I completely understand why you feel like this. I think there are some good ideas here, I would strongly suggest couple counselling- we did this when our DD was 7 months old and things were really bad, DP was v angry with me for arranging it - but I said 'well obviously things are bad, what's your idea?' He didn't have any suggestions. Basically I made him go and within 10 mins of starting the session he was actually realising it wasn't so bad and we continued for months, it was extremely helpful and saved our relationship. (N London) - now 9 years later relationship is best it's ever been- are you sure you want to leave?

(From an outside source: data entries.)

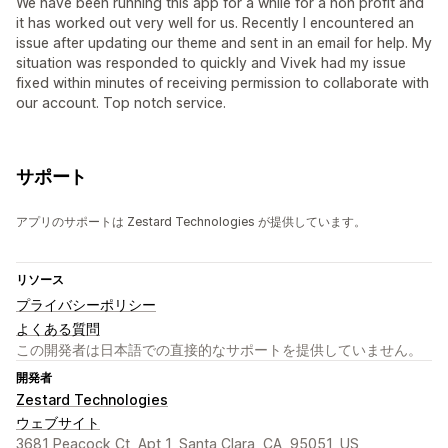
We have been running this app for a while for a non profit and
it has worked out very well for us. Recently I encountered an
issue after updating our theme and sent in an email for help. My
situation was responded to quickly and Vivek had my issue
fixed within minutes of receiving permission to collaborate with
our account. Top notch service.
サポート
アプリのサポートは Zestard Technologies が提供しています。
リソース
プライバシーポリシー
よくある質問
この開発者は日本語での直接的なサポートを提供していません。
開発者
Zestard Technologies
ウェブサイト
3681 Peacock Ct, Apt 1, Santa Clara, CA, 95051, US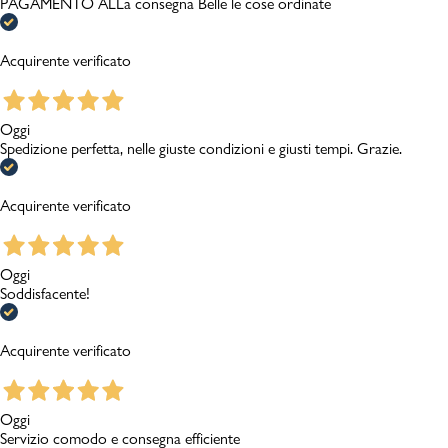
PAGAMENTO ALLa consegna Belle le cose ordinate
Acquirente verificato
Oggi
Spedizione perfetta, nelle giuste condizioni e giusti tempi. Grazie.
Acquirente verificato
Oggi
Soddisfacente!
Acquirente verificato
Oggi
Servizio comodo e consegna efficiente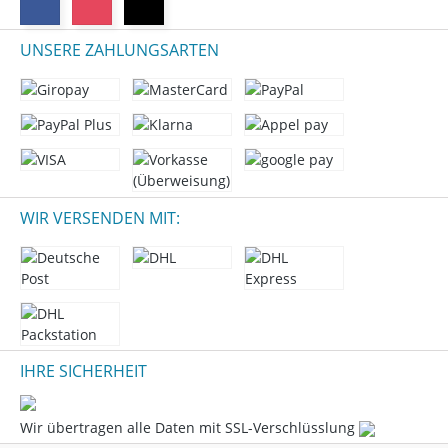
UNSERE ZAHLUNGSARTEN
WIR VERSENDEN MIT:
IHRE SICHERHEIT
Wir übertragen alle Daten mit SSL-Verschlüsslung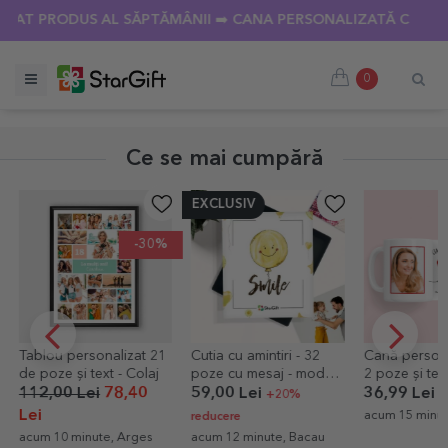
IAT PRODUS AL SĂPTĂMÂNII ➡️ CANA PERSONALIZATĂ CU 18 
0
Ce se mai cumpără
EXCLUSIV
-30%
Tablou personalizat 21
Cutia cu amintiri - 32
Cană persona
de poze și text - Colaj
poze cu mesaj - model
2 poze și tex
cu smiley
112,00 Lei
78,40
59,00 Lei
36,99 Lei
+20%
Lei
acum 15 minut
reducere
acum 10 minute, Arges
acum 12 minute, Bacau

We ended up moving to the SW to be closer to my parents, our quality of life is hugely better and he loves it here, luckily. But if we hadn't had the counselling our relationship wouldn't have survived.

I think marriage first (continue regular visits to parents as often as you can) then see if you can spend some extended time in Scotland? Could you go for 2 weeks then back for 2 weeks or is it really that you want to move back permanently? I can completely understand both wanting to see your very poorly parents and wanting to move back. Good luck with it all Thanks

Quartz2208 · 09/09/2019 08:20

You are downplaying exactly how big an ask it is. Moving country giving up his job and prospects (London job market is different to other places) and once you sell in London it’s hard to come back (can you really see getting a mortgage and smaller house) and it would become a chicken and egg situation where what would come first the mortgage getting and house or job in a London

It’s the hardest time to do it

flouncyfanny · 09/09/2019 08:20

This reply has been deleted

Message withdrawn at poster's request.